START Source data
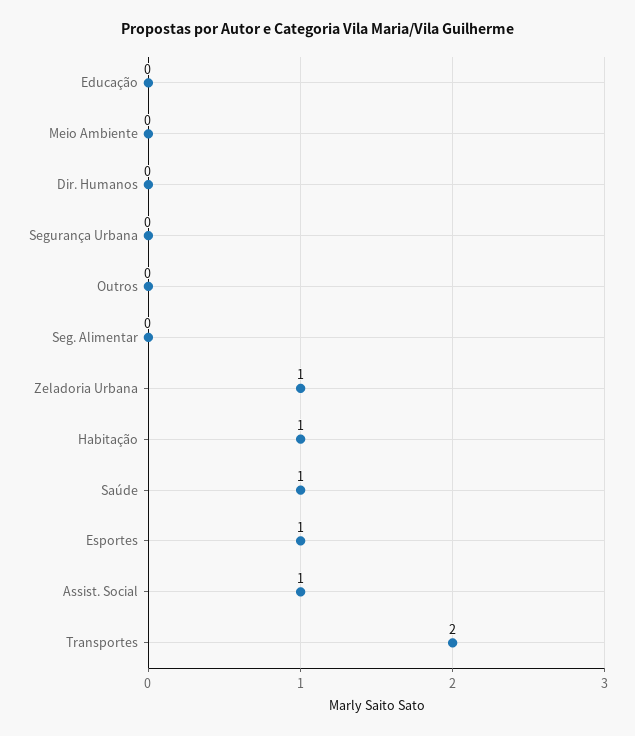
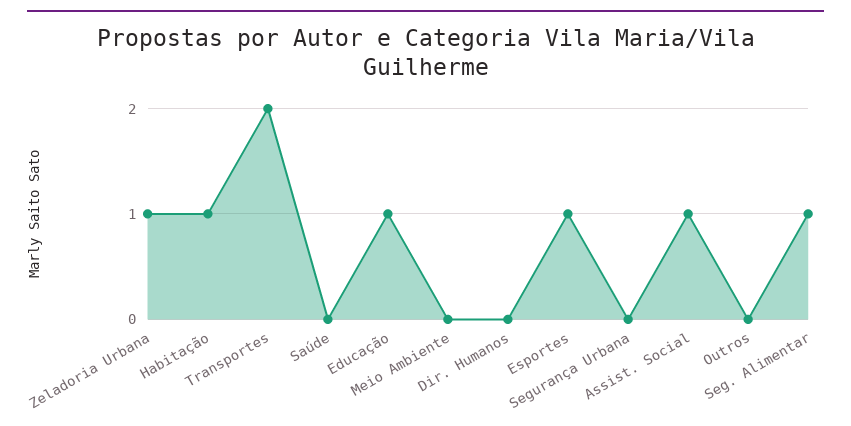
  {
-   "Educação": 0,
+   "Educação": 1,
    "Meio Ambiente": 0,
    "Dir. Humanos": 0,
    "Segurança Urbana": 0,
    "Outros": 0,
-   "Seg. Alimentar": 0,
+   "Seg. Alimentar": 1,
    "Zeladoria Urbana": 1,
    "Habitação": 1,
-   "Saúde": 1,
+   "Saúde": 0,
    "Esportes": 1,
    "Assist. Social": 1,
    "Transportes": 2
  }

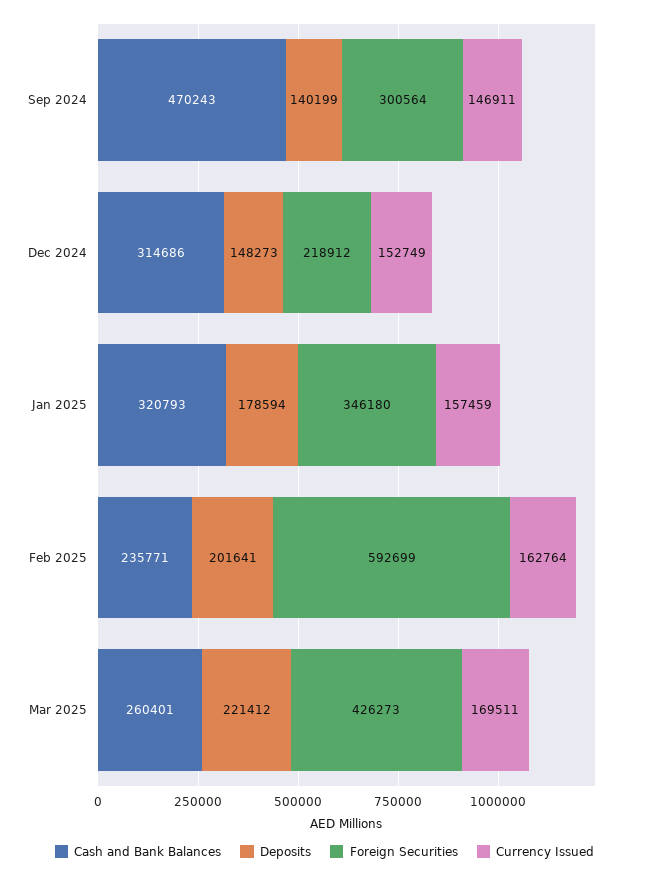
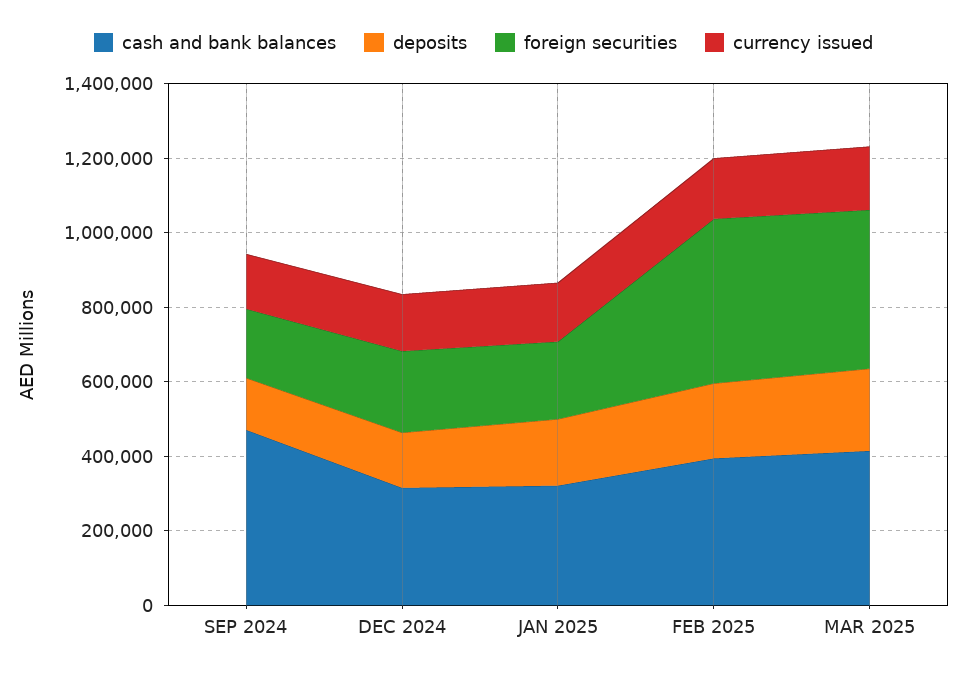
  {
    "Cash and Bank Balances": {
      "Sep 2024": 470243,
      "Dec 2024": 314686,
      "Jan 2025": 320793,
-     "Feb 2025": 235771,
+     "Feb 2025": 400000,
-     "Mar 2025": 260401
+     "Mar 2025": 400000
    },
    "Deposits": {
      "Sep 2024": 140199,
      "Dec 2024": 148273,
      "Jan 2025": 178594,
      "Feb 2025": 201641,
      "Mar 2025": 221412
    },
    "Foreign Securities": {
-     "Sep 2024": 300564,
+     "Sep 2024": 200000,
      "Dec 2024": 218912,
-     "Jan 2025": 346180,
+     "Jan 2025": 200000,
-     "Feb 2025": 592699,
+     "Feb 2025": 450000,
      "Mar 2025": 426273
    },
    "Currency Issued": {
      "Sep 2024": 146911,
      "Dec 2024": 152749,
      "Jan 2025": 157459,
      "Feb 2025": 162764,
      "Mar 2025": 169511
    }
  }

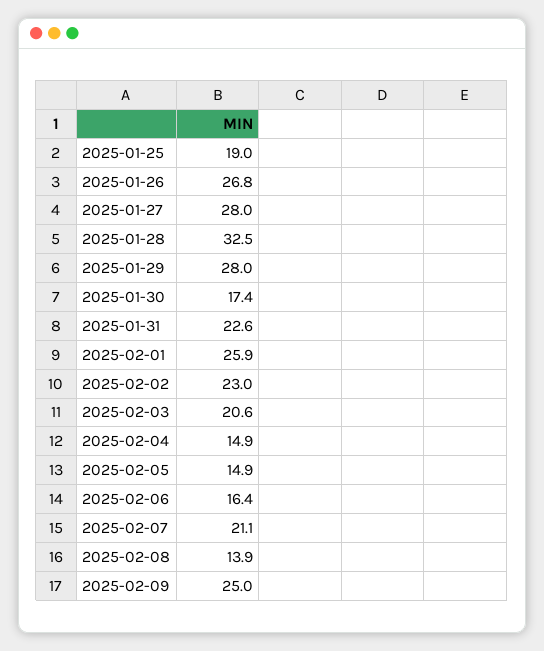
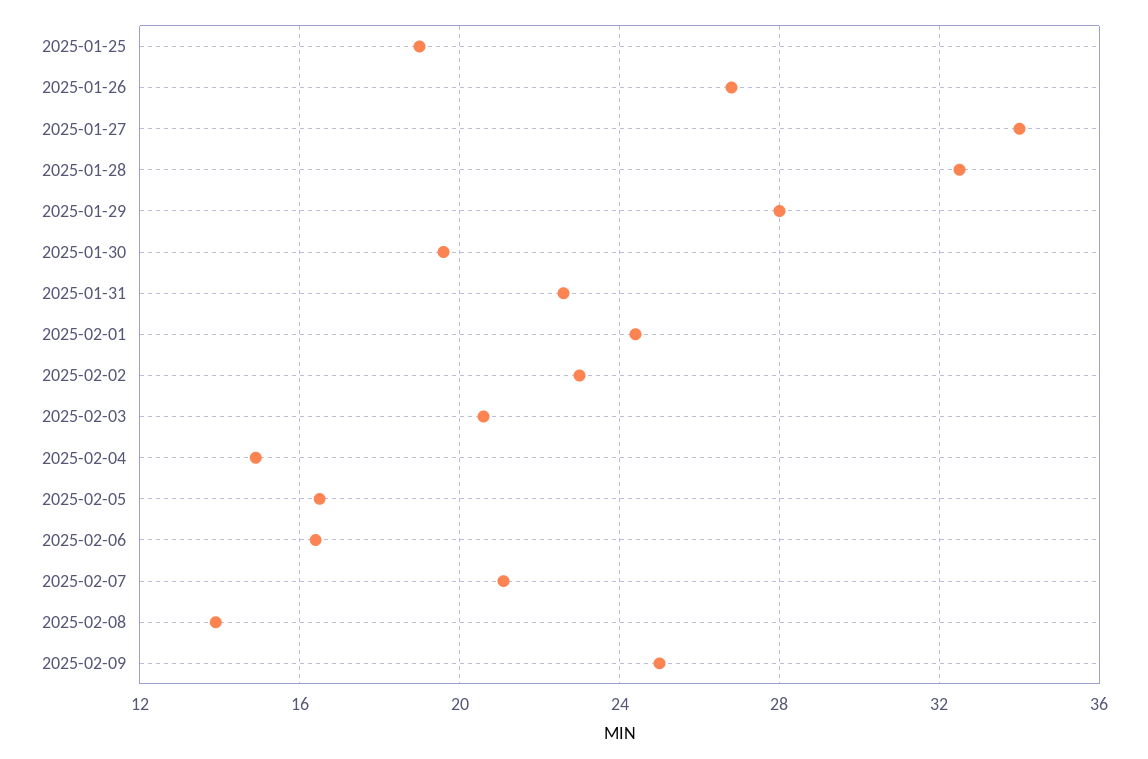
  {
    "2025-01-25": 19,
    "2025-01-26": 26.8,
-   "2025-01-27": 28,
+   "2025-01-27": 34,
    "2025-01-28": 32.5,
    "2025-01-29": 28,
-   "2025-01-30": 17.4,
+   "2025-01-30": 19.5,
    "2025-01-31": 22.6,
-   "2025-02-01": 25.9,
+   "2025-02-01": 24.5,
    "2025-02-02": 23,
    "2025-02-03": 20.6,
    "2025-02-04": 14.9,
-   "2025-02-05": 14.9,
+   "2025-02-05": 16.5,
    "2025-02-06": 16.4,
    "2025-02-07": 21.1,
    "2025-02-08": 13.9,
    "2025-02-09": 25
  }

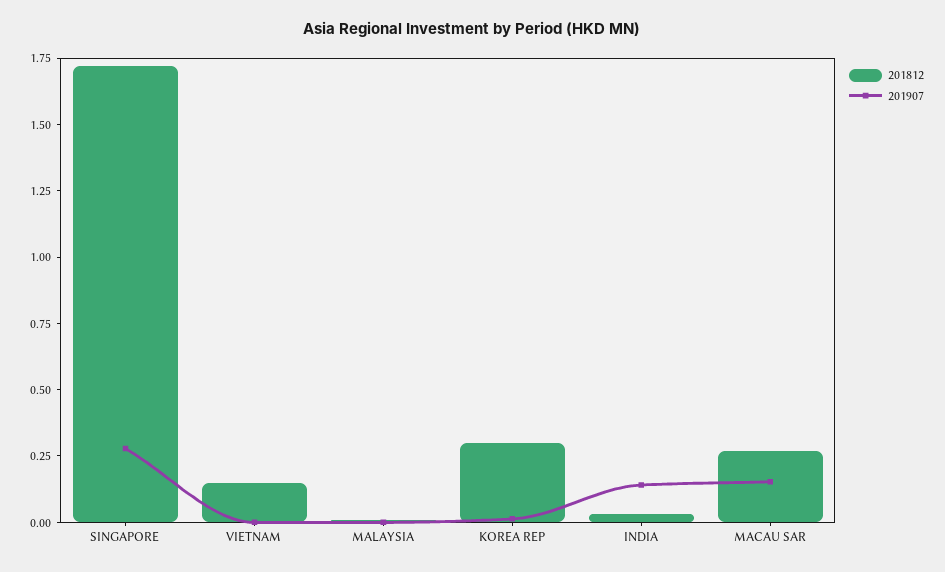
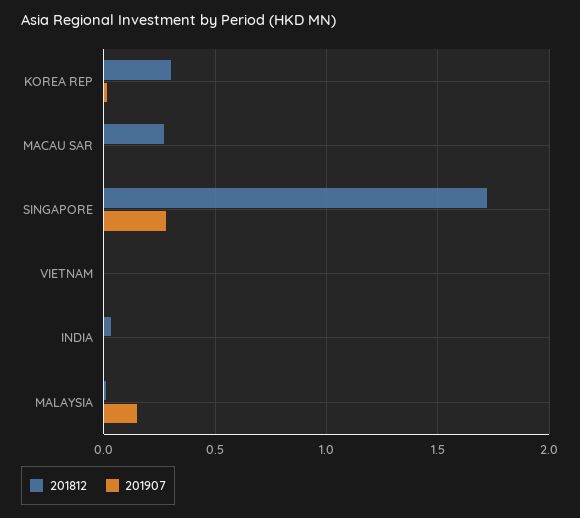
  {
    "201812": {
      "SINGAPORE": 1.7,
-     "VIETNAM": 0.15,
+     "VIETNAM": 0,
      "MALAYSIA": 0,
      "KOREA REP": 0.3,
      "INDIA": 0.05,
      "MACAU SAR": 0.25
    },
    "201907": {
      "SINGAPORE": 0.3,
      "VIETNAM": 0,
-     "MALAYSIA": 0,
+     "MALAYSIA": 0.15,
      "KOREA REP": 0,
-     "INDIA": 0.15,
+     "INDIA": 0,
-     "MACAU SAR": 0.15
+     "MACAU SAR": 0
    }
  }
END Source data
[What is expected]: Output every line of the records above unchanged, and keep the pictures out.

[Exercise result]:
  {
-   "Educação": 0,
+   "Educação": 1,
    "Meio Ambiente": 0,
    "Dir. Humanos": 0,
    "Segurança Urbana": 0,
    "Outros": 0,
-   "Seg. Alimentar": 0,
+   "Seg. Alimentar": 1,
    "Zeladoria Urbana": 1,
    "Habitação": 1,
-   "Saúde": 1,
+   "Saúde": 0,
    "Esportes": 1,
    "Assist. Social": 1,
    "Transportes": 2
  }

  {
    "Cash and Bank Balances": {
      "Sep 2024": 470243,
      "Dec 2024": 314686,
      "Jan 2025": 320793,
-     "Feb 2025": 235771,
+     "Feb 2025": 400000,
-     "Mar 2025": 260401
+     "Mar 2025": 400000
    },
    "Deposits": {
      "Sep 2024": 140199,
      "Dec 2024": 148273,
      "Jan 2025": 178594,
      "Feb 2025": 201641,
      "Mar 2025": 221412
    },
    "Foreign Securities": {
-     "Sep 2024": 300564,
+     "Sep 2024": 200000,
      "Dec 2024": 218912,
-     "Jan 2025": 346180,
+     "Jan 2025": 200000,
-     "Feb 2025": 592699,
+     "Feb 2025": 450000,
      "Mar 2025": 426273
    },
    "Currency Issued": {
      "Sep 2024": 146911,
      "Dec 2024": 152749,
      "Jan 2025": 157459,
      "Feb 2025": 162764,
      "Mar 2025": 169511
    }
  }

  {
    "2025-01-25": 19,
    "2025-01-26": 26.8,
-   "2025-01-27": 28,
+   "2025-01-27": 34,
    "2025-01-28": 32.5,
    "2025-01-29": 28,
-   "2025-01-30": 17.4,
+   "2025-01-30": 19.5,
    "2025-01-31": 22.6,
-   "2025-02-01": 25.9,
+   "2025-02-01": 24.5,
    "2025-02-02": 23,
    "2025-02-03": 20.6,
    "2025-02-04": 14.9,
-   "2025-02-05": 14.9,
+   "2025-02-05": 16.5,
    "2025-02-06": 16.4,
    "2025-02-07": 21.1,
    "2025-02-08": 13.9,
    "2025-02-09": 25
  }

  {
    "201812": {
      "SINGAPORE": 1.7,
-     "VIETNAM": 0.15,
+     "VIETNAM": 0,
      "MALAYSIA": 0,
      "KOREA REP": 0.3,
      "INDIA": 0.05,
      "MACAU SAR": 0.25
    },
    "201907": {
      "SINGAPORE": 0.3,
      "VIETNAM": 0,
-     "MALAYSIA": 0,
+     "MALAYSIA": 0.15,
      "KOREA REP": 0,
-     "INDIA": 0.15,
+     "INDIA": 0,
-     "MACAU SAR": 0.15
+     "MACAU SAR": 0
    }
  }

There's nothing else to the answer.